*Text block*.
I write this because as someone who has spent a lot of time exploring what one might call comparative constitutional development, I am distressed by the degree to which comparative constitutional analyses continue to draw exclusively and uncritically from these canonical and often very idealized tropes that Americans developed and continue to use primarily to sanctify their own constitutional system. As comparative models, these tropes completely obscure the diversity of constitutional experiences and possibilities found in the world, and even in just the “West.” In fact, they obscure the diversity of important constitutional experiences found in the United States. They thereby create images of exceptionalism, and deviation, and often of simple and inevitable failure, where such do not actually exist. And in doing so, it greatly distorts our understanding of the full range of human “constitutional” possibilities that exist—especially insofar as those of the Global South are concerned, but also insofar as our own “Western” and even American constitutional experiences are concerned.

In this regard, I must confess that I find statements like Don Clarke’s purported description of China’s constitution as “the least important document in the Chinese legal system” quite depressing. I’m not certain I understand what Don exactly means by this, but reading him charitably, I suspect that he means that insofar as China’s positive legal corpus is concerned, the constitution is much less likely to be formally cited than are (other) positive legal instruments. And this is certainly true—as juridical text, China’s 1982 Constitution is non-justiciable. And political actors often act in ways that deviate from its textual commands, particularly insofar as protections of political rights are concerned.

But the idea of a “legal system” can encompass far more than its juridically-authoritative texts (see, e.g., Christine Parker et al.’s Regulating Law). And “importance” (and effect) can resonate in affects that escape formal juridical capture (see, e.g., the “Dreyfus affair” and the invention of laïcité in France). And seen in this broader light, China’s constitution, including its constitutional text, is in fact clearly very important—as evinced, for example, by the extraordinary willingness of a surprisingly large number ordinary Chinese citizens to risk their livelihood and their freedom to promote its particular relevance; and – quite frankly – also by the Chinese government’s own fears of such discussions.

*Direction 1*. Rewrite everything from the start of the records down to the line containing "green color grasses on ground", replacing "region" with "area" and changing nothing else. Leave the pictures out of your answer.
The text and the records have no connection to each other.

*Data to process*.
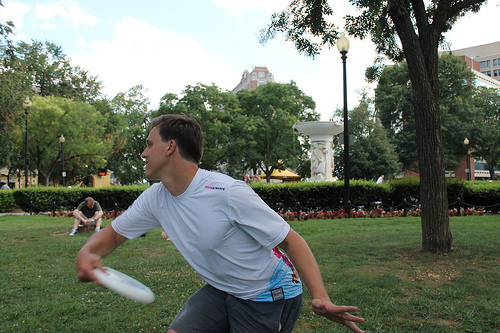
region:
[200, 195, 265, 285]
man wearing white color tees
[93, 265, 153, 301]
man holding frisbee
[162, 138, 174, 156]
ear of the man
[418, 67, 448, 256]
wooden trunk of the tree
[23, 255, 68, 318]
green color grasses on ground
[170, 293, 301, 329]
man wearing grey color shorts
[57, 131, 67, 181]
black pole with fixture of lamp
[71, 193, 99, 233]
man sitting and relaxing at background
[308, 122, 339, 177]
white sculptor visible at background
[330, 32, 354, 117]
it is a lamp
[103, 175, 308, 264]
man wearing white shirt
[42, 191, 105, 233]
man seating on the ground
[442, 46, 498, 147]
it is a building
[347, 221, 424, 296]
green color grass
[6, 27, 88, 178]
it is a big tree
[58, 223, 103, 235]
man wearing white shoe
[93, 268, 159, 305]
The frisbee in the guy's hand.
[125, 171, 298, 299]
The white shirt the guy is wearing.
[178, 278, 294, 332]
The gray shorts the guy is wearing.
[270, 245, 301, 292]
The red design on the guy's shirt.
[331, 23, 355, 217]
The lamp post on the right.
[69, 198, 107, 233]
The guy sitting down.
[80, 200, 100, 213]
The green shirt the guy is wearing.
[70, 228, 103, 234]
The sneakers the guy is wearing.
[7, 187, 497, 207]
The hedges behind the guy sitting down.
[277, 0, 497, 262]
The tree behind the guy throwing the frisbee.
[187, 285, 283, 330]
man has grey shorts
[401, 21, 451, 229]
brown tree behind man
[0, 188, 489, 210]
row of green bushes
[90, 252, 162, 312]
man holds white frisbee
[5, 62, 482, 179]
green trees behind bushes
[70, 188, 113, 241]
man sits on grass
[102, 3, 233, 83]
blue and white sky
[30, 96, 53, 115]
green leaf on tree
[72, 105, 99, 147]
green leaf on tree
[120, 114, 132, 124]
green leaf on tree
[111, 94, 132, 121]
green leaf on tree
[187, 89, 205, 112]
green leaf on tree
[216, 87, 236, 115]
green leaf on tree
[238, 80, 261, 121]
green leaf on tree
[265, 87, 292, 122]
green leaf on tree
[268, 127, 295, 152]
green leaf on tree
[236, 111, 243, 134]
green leaf on tree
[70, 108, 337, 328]
man throwing a white frisbee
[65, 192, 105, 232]
man is sitting on the ground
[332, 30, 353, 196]
lamp on top of a black pole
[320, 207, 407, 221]
row of flowers in front of the bushes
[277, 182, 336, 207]
green bushes in back of the flowers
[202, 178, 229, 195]
red and black logo on the shirt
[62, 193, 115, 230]
man is wearing a green shirt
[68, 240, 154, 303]
white frisbee in the hand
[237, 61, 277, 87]
top of a building above the trees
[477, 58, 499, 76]
windows on the building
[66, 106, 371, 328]
Man throwing a white frisbie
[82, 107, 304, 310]
Man wearing a white shirt.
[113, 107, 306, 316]
Man wearing grey shorts.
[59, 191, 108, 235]
Man looking at the ground.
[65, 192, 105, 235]
Man wearing a green shirt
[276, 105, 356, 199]
Large fountain in the park.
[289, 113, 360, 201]
White fountain behind the hedges.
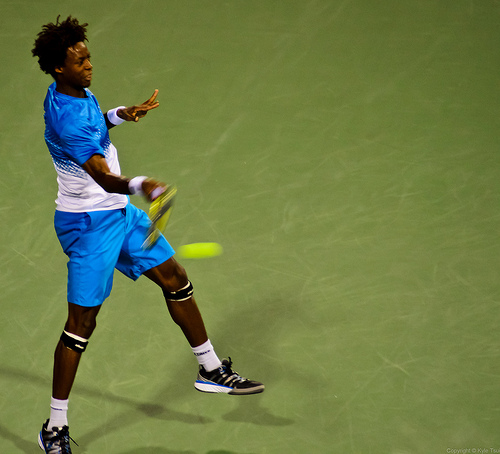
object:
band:
[60, 330, 89, 352]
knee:
[66, 317, 97, 332]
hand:
[120, 88, 160, 123]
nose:
[85, 58, 94, 70]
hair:
[30, 14, 89, 74]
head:
[30, 13, 94, 89]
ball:
[177, 241, 225, 259]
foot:
[192, 363, 264, 395]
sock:
[190, 339, 222, 372]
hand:
[135, 176, 168, 202]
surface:
[245, 131, 424, 351]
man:
[31, 14, 267, 454]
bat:
[139, 183, 178, 253]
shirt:
[43, 82, 131, 214]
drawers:
[53, 202, 175, 308]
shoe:
[193, 356, 265, 396]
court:
[275, 10, 481, 104]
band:
[128, 175, 148, 195]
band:
[106, 106, 126, 127]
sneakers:
[37, 416, 80, 454]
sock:
[45, 396, 70, 431]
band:
[162, 280, 194, 302]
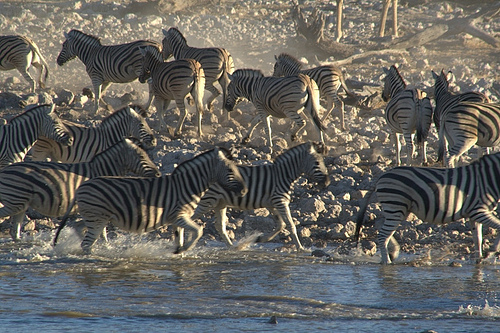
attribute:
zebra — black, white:
[226, 65, 332, 141]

*Direction 2*. Quote the text on comparative constitutional analysis word for word, in full.

*Exercise response 1*.
area:
[200, 195, 265, 285]
man wearing white color tees
[93, 265, 153, 301]
man holding frisbee
[162, 138, 174, 156]
ear of the man
[418, 67, 448, 256]
wooden trunk of the tree
[23, 255, 68, 318]
green color grasses on ground

*Exercise response 2*.
I write this because as someone who has spent a lot of time exploring what one might call comparative constitutional development, I am distressed by the degree to which comparative constitutional analyses continue to draw exclusively and uncritically from these canonical and often very idealized tropes that Americans developed and continue to use primarily to sanctify their own constitutional system. As comparative models, these tropes completely obscure the diversity of constitutional experiences and possibilities found in the world, and even in just the “West.” In fact, they obscure the diversity of important constitutional experiences found in the United States. They thereby create images of exceptionalism, and deviation, and often of simple and inevitable failure, where such do not actually exist. And in doing so, it greatly distorts our understanding of the full range of human “constitutional” possibilities that exist—especially insofar as those of the Global South are concerned, but also insofar as our own “Western” and even American constitutional experiences are concerned.

In this regard, I must confess that I find statements like Don Clarke’s purported description of China’s constitution as “the least important document in the Chinese legal system” quite depressing. I’m not certain I understand what Don exactly means by this, but reading him charitably, I suspect that he means that insofar as China’s positive legal corpus is concerned, the constitution is much less likely to be formally cited than are (other) positive legal instruments. And this is certainly true—as juridical text, China’s 1982 Constitution is non-justiciable. And political actors often act in ways that deviate from its textual commands, particularly insofar as protections of political rights are concerned.

But the idea of a “legal system” can encompass far more than its juridically-authoritative texts (see, e.g., Christine Parker et al.’s Regulating Law). And “importance” (and effect) can resonate in affects that escape formal juridical capture (see, e.g., the “Dreyfus affair” and the invention of laïcité in France). And seen in this broader light, China’s constitution, including its constitutional text, is in fact clearly very important—as evinced, for example, by the extraordinary willingness of a surprisingly large number ordinary Chinese citizens to risk their livelihood and their freedom to promote its particular relevance; and – quite frankly – also by the Chinese government’s own fears of such discussions.